Again, I’ve rather strayed from the plot but not without gaining a bit of valuable experience. This is just one of several sheets, most using the lighter grey background but all both grasping and failing to grasp the purpose of the task.
I have three kinds of yellow and two of red. Some of these are student grade (the second and third yellow and the second red – all Royal Langnickel) which means their pigment load is not high, and two are professional grade (first yellow and first red – both Winsor and Newton). The brightest yellow and deepest red are the pro-grade paints but mixed they make, to my eye, a shade resembling decaying meat.
I’m not sure of the rationale for the grey ground as it takes the luminosity out of the paint, but I think the contrast effects are demonstrated across the four grades of tone, with that of the yellows diminishing and the reds increasing as the ground lightens. Maybe that’s the objective.
Definitely preferring the blue/yellow/green series’; also the lighter grey ground. Found myself mixing on a palette knife which somehow worked better than an actual palette for these small amounts. I hate to waste paint though so some other pages have taken up the slack.
I understand the principles of mixing and of tone, and the issue of contrast and luminance, but I do find it hard to become involved in tasks that have no essential meaning, no ‘why’ to underpin the effects beyond observing the task itself. This may come back to bite me but if it does, I know what to do – get back on it!
On the matter of colour perception, these papers via the British Psychological Society’s Research Digest, which summarises significant pieces of research and links to the original paper, deal with some interesting themes.

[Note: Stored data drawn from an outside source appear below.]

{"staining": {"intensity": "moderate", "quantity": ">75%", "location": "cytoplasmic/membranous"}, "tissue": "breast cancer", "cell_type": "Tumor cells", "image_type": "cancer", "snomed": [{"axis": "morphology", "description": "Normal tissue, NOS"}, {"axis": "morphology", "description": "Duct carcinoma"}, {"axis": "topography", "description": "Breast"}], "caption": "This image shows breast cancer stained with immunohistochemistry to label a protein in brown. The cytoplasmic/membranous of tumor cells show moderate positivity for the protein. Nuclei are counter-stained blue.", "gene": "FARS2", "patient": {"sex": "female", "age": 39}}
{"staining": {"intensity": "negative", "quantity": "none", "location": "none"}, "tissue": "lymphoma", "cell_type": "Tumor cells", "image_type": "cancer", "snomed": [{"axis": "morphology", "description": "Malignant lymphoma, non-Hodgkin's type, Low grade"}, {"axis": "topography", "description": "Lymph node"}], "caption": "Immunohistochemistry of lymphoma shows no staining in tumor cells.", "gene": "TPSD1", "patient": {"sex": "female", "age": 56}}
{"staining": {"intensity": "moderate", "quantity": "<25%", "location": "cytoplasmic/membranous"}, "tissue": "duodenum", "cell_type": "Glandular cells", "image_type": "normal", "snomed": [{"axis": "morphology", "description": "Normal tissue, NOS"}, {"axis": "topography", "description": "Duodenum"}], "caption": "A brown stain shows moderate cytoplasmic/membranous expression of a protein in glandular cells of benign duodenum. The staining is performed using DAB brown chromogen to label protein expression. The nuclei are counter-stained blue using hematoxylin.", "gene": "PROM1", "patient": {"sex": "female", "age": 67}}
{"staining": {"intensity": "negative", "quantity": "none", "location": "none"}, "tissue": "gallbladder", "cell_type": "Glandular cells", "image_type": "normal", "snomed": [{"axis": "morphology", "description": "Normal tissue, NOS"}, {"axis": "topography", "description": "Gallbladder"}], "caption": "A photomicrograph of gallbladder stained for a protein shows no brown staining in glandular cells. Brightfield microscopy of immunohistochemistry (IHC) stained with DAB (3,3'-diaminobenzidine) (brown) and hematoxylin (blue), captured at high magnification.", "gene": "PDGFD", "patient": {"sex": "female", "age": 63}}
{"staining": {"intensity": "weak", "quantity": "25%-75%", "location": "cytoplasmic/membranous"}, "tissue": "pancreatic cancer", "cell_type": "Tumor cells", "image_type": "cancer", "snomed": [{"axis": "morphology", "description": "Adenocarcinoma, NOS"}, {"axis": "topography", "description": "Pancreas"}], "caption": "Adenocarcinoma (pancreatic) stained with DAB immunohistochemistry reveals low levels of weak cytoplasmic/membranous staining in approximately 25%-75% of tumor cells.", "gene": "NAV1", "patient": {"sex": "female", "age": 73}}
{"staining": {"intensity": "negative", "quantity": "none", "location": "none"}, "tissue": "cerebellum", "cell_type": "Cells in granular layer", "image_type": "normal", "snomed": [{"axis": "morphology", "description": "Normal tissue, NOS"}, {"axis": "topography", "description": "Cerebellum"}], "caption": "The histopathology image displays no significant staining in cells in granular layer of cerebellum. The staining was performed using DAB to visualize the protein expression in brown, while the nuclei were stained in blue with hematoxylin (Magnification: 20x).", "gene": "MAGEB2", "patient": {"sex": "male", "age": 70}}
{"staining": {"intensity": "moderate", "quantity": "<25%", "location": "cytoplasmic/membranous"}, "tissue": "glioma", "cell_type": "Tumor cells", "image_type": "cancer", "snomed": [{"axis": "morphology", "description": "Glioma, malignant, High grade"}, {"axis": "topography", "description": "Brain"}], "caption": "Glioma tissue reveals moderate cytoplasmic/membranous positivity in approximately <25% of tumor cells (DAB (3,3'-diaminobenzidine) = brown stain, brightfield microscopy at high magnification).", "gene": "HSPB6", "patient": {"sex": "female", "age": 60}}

This one, by staff writer Emma Young, talks about how people blind for birth can learn to perceive colour. Original research by Striem-Amit, Wang, Bi, and Caramazza (2018).
Another, also by Emma Young, discusses the impact of language on colour perception. Original research by Maier and Rahman 2018.
And this one by Christian Jarrett details the brain scan research relating to the blue/black gold/white dress phenomenon. Original research by Schlaffke, L., Golisch, A., Haag, L., Lenz, M., Heba, S., Lissek, S., Schmidt-Wilcke, T., Eysel, U., & Tegenthoff, M. (2015).